Work instruction 1>
For each statement about the SP4RX review, answer yes or no and quote the words of the review that decide it: (a) the reviewer bought the copy being reviewed; (b) the reviewer calls SP4RX a YA cyberpunk dystopia; (c) the reviewer says SP4RX is a comic carried by its aesthetic.
Work instruction 2>
Write the next part of the SP4RX review, picking up after its final sentence.

Review: Wren McDonald’s SP4RX

sp4rx, wren mcdonald, nobrow, december 2016

SP4RX

Wren McDonald
Nobrow Press
December 2016
Disclaimer: This review is based on a copy provided by Nobrow Press.

SP4RX is a world you’re familiar with. Punky cyborg hackers eke out a living in squats shadowed by glittering towers while robots and AI are pushing more and more of the working class into the underclass. What makes SP4RX different from most cyberpunk utopias is its unpretentious, upbeat aesthetic, and dry humour. It’s a YA cyberpunk dystopia that plays to genre expectations while also sending them up, and one that looks straight into the darkest parts of contemporary life and cracks a joke about its tragedy.

The look and feel of SP4RX is the first thing that struck me. WWAC contributors can attest to how much time I spent raving about the colouring and lettering during my first read. Once I received my hardcopy from NoBrow, I raved all over again. While SP4RX isn’t a comic carried by its aesthetic, or one that’s all aesthetic (like Kelly Kwan’s issue of Frontier, for example), Wren McDonald’s colour, design, and font decisions are vital to narrative’s success. It’s part of what gives SP4RX, actually a rather sad story, life and light.

Source material>
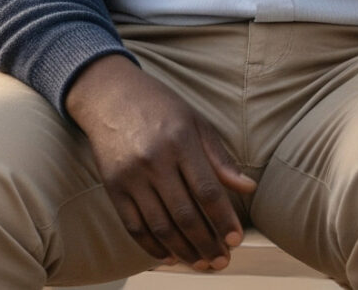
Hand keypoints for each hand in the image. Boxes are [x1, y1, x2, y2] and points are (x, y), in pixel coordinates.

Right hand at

Answer space 1>
(a) No: "This review is based on a copy provided by Nobrow Press."
(b) Yes: "It’s a YA cyberpunk dystopia that plays to genre expectations while also sending them up"
(c) No: "SP4RX isn’t a comic carried by its aesthetic, or one that’s all aesthetic"

Answer space 2>
The book is a two colour dream: it’s all rounded corners in warm purples and grey grey grey. The robots, computers, vehicles, and other technology are rendered with retro-futurist smoothness, hard lines exchanged for cute robots, high drama for sound effects and gags. McDonald’s “naive” style — faces simplified to the utmost, figures lacking detail and body language and expression cranked up to Vaudeville obviousness — combined with his clean colour palette makes for a striking comic. It’s comfortable, even welcoming, in a way that few cyberpunk works are. McDonald’s punks seem grumpy. His doms and dommes — because of course there was going to be someone jacked up in leather — seem cute until they kill. Well…cute even when they do kill. It’s not that SP4RX has a soft touch or flinches at depicting violence. Dicks, robot dismemberment, and generally foul behaviour are depicted on the first few pages. It’s a cyberpunk dystopia seen through the eyes of society’s disaffected rebels and things suck. But not in living detail — some of the worst violence in the comic happens offscreen. However, SP4RX doesn’t hold back on dark ends — it’s the kind of comic that kills the dog and then gives you a sad emoji, oh noes, oh noes. ???? That is to say that while McDonald is busy doing biting social satire and depicting personal and state violence, it’s not gratuitous — his aesthetic decisions allow him to depict violence without it being repellent, and to get mean without it being depressing. It’s the same effect that works so well in Looney Toons — SP4RX is less slapstick and more nasty but it’s still quite funny.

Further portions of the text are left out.